+++ MATERIAL PROVIDED
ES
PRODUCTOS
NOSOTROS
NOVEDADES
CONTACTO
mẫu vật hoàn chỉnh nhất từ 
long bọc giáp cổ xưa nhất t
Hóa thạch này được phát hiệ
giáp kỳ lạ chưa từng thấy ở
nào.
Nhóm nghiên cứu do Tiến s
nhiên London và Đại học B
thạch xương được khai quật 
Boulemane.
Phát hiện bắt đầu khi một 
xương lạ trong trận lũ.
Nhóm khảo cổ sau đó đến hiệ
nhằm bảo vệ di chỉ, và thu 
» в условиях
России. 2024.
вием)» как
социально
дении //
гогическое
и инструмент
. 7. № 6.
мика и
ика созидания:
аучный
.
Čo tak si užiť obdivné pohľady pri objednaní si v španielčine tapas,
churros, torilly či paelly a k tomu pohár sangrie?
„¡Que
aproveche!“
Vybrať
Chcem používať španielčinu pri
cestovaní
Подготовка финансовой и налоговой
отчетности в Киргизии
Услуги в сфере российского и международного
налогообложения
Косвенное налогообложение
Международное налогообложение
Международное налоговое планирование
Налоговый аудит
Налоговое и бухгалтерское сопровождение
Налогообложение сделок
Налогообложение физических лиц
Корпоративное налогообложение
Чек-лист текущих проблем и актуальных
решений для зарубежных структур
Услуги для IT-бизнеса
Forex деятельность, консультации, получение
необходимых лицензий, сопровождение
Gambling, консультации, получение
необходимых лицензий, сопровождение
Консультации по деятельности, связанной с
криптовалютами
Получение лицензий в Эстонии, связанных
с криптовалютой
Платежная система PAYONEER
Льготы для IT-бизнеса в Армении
++++++
» **EXERCISE INSTRUCTIONS**
I'd like an exact copy of the lines above, from the very first one through the line that contains "Подготовка финансовой и налоговой", with nothing else added.

» **SOLUTION TO THIS TASK**
ES
PRODUCTOS
NOSOTROS
NOVEDADES
CONTACTO
mẫu vật hoàn chỉnh nhất từ 
long bọc giáp cổ xưa nhất t
Hóa thạch này được phát hiệ
giáp kỳ lạ chưa từng thấy ở
nào.
Nhóm nghiên cứu do Tiến s
nhiên London và Đại học B
thạch xương được khai quật 
Boulemane.
Phát hiện bắt đầu khi một 
xương lạ trong trận lũ.
Nhóm khảo cổ sau đó đến hiệ
nhằm bảo vệ di chỉ, và thu 
» в условиях
России. 2024.
вием)» как
социально
дении //
гогическое
и инструмент
. 7. № 6.
мика и
ика созидания:
аучный
.
Čo tak si užiť obdivné pohľady pri objednaní si v španielčine tapas,
churros, torilly či paelly a k tomu pohár sangrie?
„¡Que
aproveche!“
Vybrať
Chcem používať španielčinu pri
cestovaní
Подготовка финансовой и налоговой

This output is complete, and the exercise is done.